- South Africa recorded over 14 000 daily Covid-19 cases for the third day in a row this week.
- The country is edging closer to the one million mark.
- Healthcare unions are worried the situation will only get worse.
As South Africa’s Covid-19 cases continue to rise on a daily basis, health unions are worried that the situation will only get worse.
The country recorded over 14 000 daily Covid-19 cases for the third day in a row this week, edging closer to the one million cumulative cases mark.
On Christmas Day, the country recorded 14 796 new cases, bringing the cumulative number to 983 359.
This means, in the last 10 days, the country has had 109 680 new cases, with KwaZulu-Natal on the rise.
The province has recorded the highest number of new Covid-19 cases per day, with a daily average of 3 501 new cases.
KwaZulu-Natal also has the highest number of active cases at 40 197 active cases.
Meanwhile, there were 293 fatalities, which brought the death toll to 26 276, with the Eastern Cape once again recording the highest fatality figures at 115.
In a statement this week, Health Minister Zweli Mkhize said the increases indicated the virus continued to spread exponentially, faster than the first wave, adding the peak would be surpassed in the coming days, as News24 reported.
He said all provinces, with the exception of the Eastern Cape, continued to report increases in cases.
KwaZulu-Natal, the Western Cape and Gauteng have registered the largest increases, comprising 81% of new cases on Wednesday.
Speaking to News24 this week, the Democratic Nursing Organisation of South Africa (Denosa) and the National Education, Health and Allied Workers’ Union (Nehawu) expressed concerns at the rate of infections.
Denosa president Simon Hlungwani said, although the rise in infections was not ”shocking”, the union was worried about the number of people who might require hospitalisation.

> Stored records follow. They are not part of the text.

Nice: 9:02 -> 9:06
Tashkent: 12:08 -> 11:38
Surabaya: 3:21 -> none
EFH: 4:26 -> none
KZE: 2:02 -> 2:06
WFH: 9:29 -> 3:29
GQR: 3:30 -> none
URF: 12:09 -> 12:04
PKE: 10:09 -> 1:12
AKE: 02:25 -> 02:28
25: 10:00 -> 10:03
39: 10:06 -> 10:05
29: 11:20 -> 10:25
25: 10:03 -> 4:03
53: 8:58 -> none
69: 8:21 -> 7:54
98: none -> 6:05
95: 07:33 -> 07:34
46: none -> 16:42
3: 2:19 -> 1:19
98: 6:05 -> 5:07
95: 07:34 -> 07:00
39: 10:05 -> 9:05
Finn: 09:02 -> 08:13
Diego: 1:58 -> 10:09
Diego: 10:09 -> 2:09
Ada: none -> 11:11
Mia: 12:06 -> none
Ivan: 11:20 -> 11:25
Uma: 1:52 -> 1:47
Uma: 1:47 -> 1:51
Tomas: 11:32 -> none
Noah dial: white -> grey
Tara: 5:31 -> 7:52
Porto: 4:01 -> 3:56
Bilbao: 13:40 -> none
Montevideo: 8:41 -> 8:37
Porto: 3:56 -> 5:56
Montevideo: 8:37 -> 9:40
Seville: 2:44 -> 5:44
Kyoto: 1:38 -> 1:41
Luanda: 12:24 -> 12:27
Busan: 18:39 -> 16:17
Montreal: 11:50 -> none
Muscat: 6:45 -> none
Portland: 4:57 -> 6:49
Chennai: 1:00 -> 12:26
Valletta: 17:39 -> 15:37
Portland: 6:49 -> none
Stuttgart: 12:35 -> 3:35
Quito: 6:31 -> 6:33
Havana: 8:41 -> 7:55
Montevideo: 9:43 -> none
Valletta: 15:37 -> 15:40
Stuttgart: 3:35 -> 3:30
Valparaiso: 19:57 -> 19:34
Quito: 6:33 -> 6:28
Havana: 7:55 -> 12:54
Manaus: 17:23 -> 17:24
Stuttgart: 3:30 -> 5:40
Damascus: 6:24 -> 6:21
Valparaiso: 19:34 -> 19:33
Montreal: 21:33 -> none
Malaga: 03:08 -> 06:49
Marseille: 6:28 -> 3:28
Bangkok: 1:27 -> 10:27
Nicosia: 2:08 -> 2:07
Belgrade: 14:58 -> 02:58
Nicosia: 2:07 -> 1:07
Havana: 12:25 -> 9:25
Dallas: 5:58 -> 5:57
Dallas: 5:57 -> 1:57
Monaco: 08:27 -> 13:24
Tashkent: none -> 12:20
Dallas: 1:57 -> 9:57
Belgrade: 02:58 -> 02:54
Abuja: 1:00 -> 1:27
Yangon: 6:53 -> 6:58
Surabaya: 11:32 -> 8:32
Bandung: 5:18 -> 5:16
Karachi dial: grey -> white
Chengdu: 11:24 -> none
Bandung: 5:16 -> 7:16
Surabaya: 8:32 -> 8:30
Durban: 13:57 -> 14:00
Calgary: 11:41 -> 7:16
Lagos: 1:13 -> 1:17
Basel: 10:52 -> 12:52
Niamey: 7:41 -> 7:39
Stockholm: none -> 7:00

”Our worry is that, if more hospitalisation is going to be expected, then a lot of people are going to be in trouble.
”With the new variant, even young people do have complications and our worry is that this will add more strain into the already overwhelmed system,” Hlungwani said.
”It is within your [the citizen] hands to prevent yourself from getting infected and we wish the public can protect the nurses by staying away from getting infected, because the more people get infected, and more end up being admitted into the hospital, the more riskier the situation for nurses is going to be, and the health system is getting overwhelmed.”
He also said South Africans should wear masks and stay away from large gatherings.
’It will lead to many hospitalisations’
Nehawu spokesperson Khaya Xaba said their members were ”tired, stressed and frustrated”.
He pointed out that hospitals will be overwhelmed if cases continued to rise.
”Our people really need to look into themselves, in terms of protecting themselves and their loved ones, and we appeal also that during this festive season people should stay at home and stay away from super-spreading events. These numbers are a great cause of concern,” he said.
”We appeal to people to enjoy their festive season with caution. This wave is way too aggressive and easily transferable. It will lead to many hospitalisations.”
Meanwhile, in a statement on Wednesday, Mkhize warned South Africans that the government would need to review the current restrictions and consider further measures.
Mkhize added that it would be important for the situation in provinces to be evaluated and hotspots identified, so that they could make recommendations based on the findings and outcomes of what had been implemented in the hotspots which have been identified so far.
”We can never stress enough the need for citizens to take every precaution necessary as we celebrate the festive season and look for reprieve from a tough year.
”Unfortunately, Covid-19 is unrelenting, and we therefore cannot afford to be complacent at this stage.
”We urge all South Africans to adhere to the regulations and recommendations pertaining to the national state of disaster, avoid large gatherings and congested environments, ensure adequate ventilation in venues where they gather and vigilantly adhere to non-pharmaceutical interventions: that is wearing of masks, social distancing and sanitisation of hands and shared surfaces.”